Guess what? It’s only taken about ten to 15 years, but the financial world has finally realized an embarrassing (for them) fact: After each financial meltdown, or, after each grave political or military crisis, there was NEVER a commercial helicopter parked next to the hundreds of commercial airliners sitting in the dirt of the “bone yards” in the state of Arizona in the southwest part of the U.S. Every crisis of this type put the world’s commercial airlines further and further into the financial emergency room, with many of them becoming permanently addicted to monetary life-support.

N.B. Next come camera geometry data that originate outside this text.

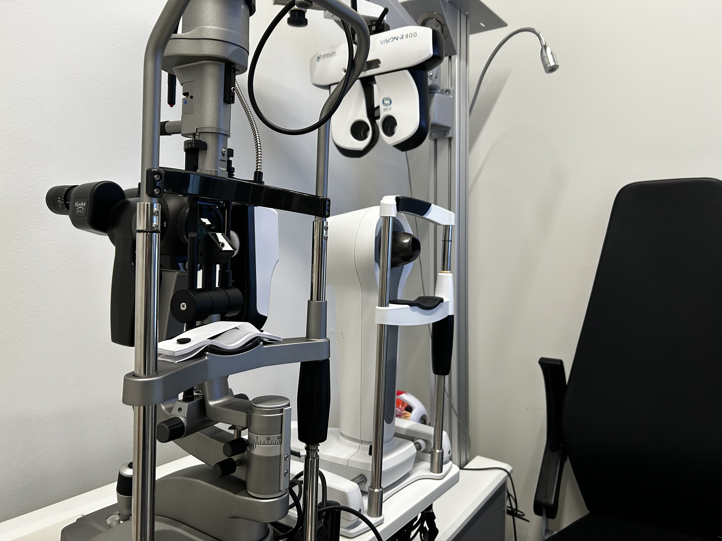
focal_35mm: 26
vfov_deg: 53.1
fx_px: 542
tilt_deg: -3.1
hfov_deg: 67.3
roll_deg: +0.3
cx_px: 361
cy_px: 270
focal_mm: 5.7
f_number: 1.5
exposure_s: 1/100
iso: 125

In HeliValue$’s experiences at this recent Heli-Expo, we can attest to the fact that this new breed of funding seems to be many things - they are:

  • Highly educated about aviation in general, and very understanding of how and why helicopters are such a different investment vehicle than commercial and private (fixed wing) airplanes;
  • Realizing that no “national” helicopter-operating company has been “bailed out”, and then kept running, by its government;
  • Genuinely interested in providing the large amounts of money needed to assist the fleet owners acquire their “latest and greatest” new helicopters;
  • Not afraid of older-technology machines, nor are they automatically afraid to consider older (calendar-) age units;
  • Not adverse to allow some of their collateral go on contracts where there may be unstable military and/or political situations;
  • Sometimes willing to take parts, components, accessory kits, and tools as valid collateral;
  • Able to make decisions quickly.

 

It’s not that the “old school” banks and leasing companies could not do any of these things during the time when they held (and dealt) most of the cards at the helicopter-funding buffet table. It’s just that most of them simply would not do all of these details all of the time. So, now that there seems to be some bright prospective paths for the helicopter industry to explore. Will the “new kids on the block” eventually place us on a strict diet, again leaving the industry to become lax and listless while waiting for the next transfusion? Or, will these new funders keep their positive attitudes and be able to sustain the helicopter industry’s constant appetite for dependable capital sources? Of course, only time will tell if and how the industry’s money supply will keep up with demand. But, judging from the substantially-positive numbers from this most recent Heli-Expo, the helicopter industry is showing it’s “out-performing” virtually every other segment of the aerospace industry, so how well can the “money-dealers” keep up with the players?